As CEO Dough Rises, Workers Fall as Flat as a Pancake
Pulling out may seem like a good idea in theory, but it sure as hell ain’t foolproof. In fact, sometimes it can be devastating.
Take Indianapolis-based heating, air conditioning and refrigeration manufacturer Carrier. In February, the corporation announced to its 1,400 employees that their jobs were being sent to Mexico.
“This is strictly a business decision,” a Carrier executive told the bereaved and angry crowd of workers.
Newsflash, Carrier: This is NOT strictly business.
By pulling out of Indianapolis, the corporation guts the city’s school system of essential tax dollars, strips thousands of families of their incomes, and decimates the whole region. Carrier isn’t just shuttering a factory. It’s shuttering an entire community. And because it’s a corporation, it’s laughing all the way to the bank.
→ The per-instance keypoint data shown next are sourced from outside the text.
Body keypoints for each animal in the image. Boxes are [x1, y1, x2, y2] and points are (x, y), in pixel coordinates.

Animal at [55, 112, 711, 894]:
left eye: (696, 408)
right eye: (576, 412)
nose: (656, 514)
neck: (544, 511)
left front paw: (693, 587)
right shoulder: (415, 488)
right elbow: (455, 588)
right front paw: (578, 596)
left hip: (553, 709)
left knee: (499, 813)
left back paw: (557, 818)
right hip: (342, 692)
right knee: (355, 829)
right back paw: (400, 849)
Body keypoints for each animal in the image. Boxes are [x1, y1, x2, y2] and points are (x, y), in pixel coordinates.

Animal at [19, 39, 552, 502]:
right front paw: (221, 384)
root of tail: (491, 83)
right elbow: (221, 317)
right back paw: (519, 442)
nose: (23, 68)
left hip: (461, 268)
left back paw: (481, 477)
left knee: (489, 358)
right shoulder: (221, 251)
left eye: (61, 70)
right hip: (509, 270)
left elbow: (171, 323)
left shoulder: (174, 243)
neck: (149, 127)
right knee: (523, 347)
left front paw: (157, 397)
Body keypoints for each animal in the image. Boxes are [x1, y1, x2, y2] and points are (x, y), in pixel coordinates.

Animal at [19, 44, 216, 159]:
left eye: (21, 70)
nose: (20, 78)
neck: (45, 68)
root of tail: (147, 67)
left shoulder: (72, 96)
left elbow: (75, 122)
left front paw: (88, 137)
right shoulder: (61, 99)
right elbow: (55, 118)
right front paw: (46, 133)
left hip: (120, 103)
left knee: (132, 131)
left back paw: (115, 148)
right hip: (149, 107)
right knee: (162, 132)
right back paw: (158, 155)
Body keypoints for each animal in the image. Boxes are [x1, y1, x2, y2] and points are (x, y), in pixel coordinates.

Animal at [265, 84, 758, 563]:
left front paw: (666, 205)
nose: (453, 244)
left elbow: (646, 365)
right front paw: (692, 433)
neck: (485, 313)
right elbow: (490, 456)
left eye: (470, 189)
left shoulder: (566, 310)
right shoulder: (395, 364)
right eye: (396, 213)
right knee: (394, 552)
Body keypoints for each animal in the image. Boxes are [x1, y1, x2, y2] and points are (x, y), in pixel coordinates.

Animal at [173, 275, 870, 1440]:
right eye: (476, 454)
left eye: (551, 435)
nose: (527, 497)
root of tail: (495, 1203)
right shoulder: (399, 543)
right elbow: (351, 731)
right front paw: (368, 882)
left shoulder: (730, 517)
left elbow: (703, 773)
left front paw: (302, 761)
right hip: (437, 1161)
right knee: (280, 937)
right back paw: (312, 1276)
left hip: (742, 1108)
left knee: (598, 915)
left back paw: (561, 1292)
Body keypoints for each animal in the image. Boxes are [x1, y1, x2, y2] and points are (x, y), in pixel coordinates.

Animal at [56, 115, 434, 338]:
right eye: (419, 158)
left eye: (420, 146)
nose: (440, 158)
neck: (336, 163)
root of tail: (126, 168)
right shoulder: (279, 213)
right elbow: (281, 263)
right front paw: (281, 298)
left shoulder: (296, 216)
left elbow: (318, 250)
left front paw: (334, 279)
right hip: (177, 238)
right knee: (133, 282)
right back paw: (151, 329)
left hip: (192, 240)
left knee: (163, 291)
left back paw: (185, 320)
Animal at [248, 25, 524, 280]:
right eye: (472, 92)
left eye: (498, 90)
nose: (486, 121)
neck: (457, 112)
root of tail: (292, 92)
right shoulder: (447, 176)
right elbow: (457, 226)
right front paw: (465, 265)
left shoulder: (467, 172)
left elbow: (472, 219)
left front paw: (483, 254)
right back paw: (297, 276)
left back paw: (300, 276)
But, of course, the United States treats corporations like Carrier as royalty for behavior like this through tax breaks. CEOs also get monstrous bonus packages -- at an average of $15 million per year – for throwing Americans out of work when they can be replaced by workers paid a pittance in countries that allow environmental degradation.
Carrier gets the advantage of paying workers in Mexico the same amount per day that their workers here in America make per hour. The CEOs and shareholders reap all of the benefits. American workers and communities suffer all of the pitfalls.
A recent study by the Economic Policy Institute found that the United States lost roughly 2.4 million manufacturing jobs to another such low-wage country -- China -- from 2001 to 2013. That doesn’t even include the past three years, and it doesn’t include jobs lost to nations such as Mexico and India.
What these corporations fail to care about are the long-term, unintended consequences of their actions. They do what feels good to them in the moment without any concern for the intense damage they will cause in the future.
Jobs lost means diminished, if not extinguished, American manufacturing capacity. This places the United States in dangerous territory in terms of economic and national security. Offshoring factories and jobs also means reliance on foreign countries for essential manufactured commodities and an inability to compete in the global market. If this rampant corporate withdrawal from America continues, regaining strength as a nation, if it’s even possible, would take decades.
The temporary satisfaction corporations and their CEOs receive by practicing unsafe and selfish business ethics puts the entire country at risk.
The last thing corporations like Carrier should be doing is screwing the very workers whose labor made them profitable by pulling out for ill-conceived, short-term benefit.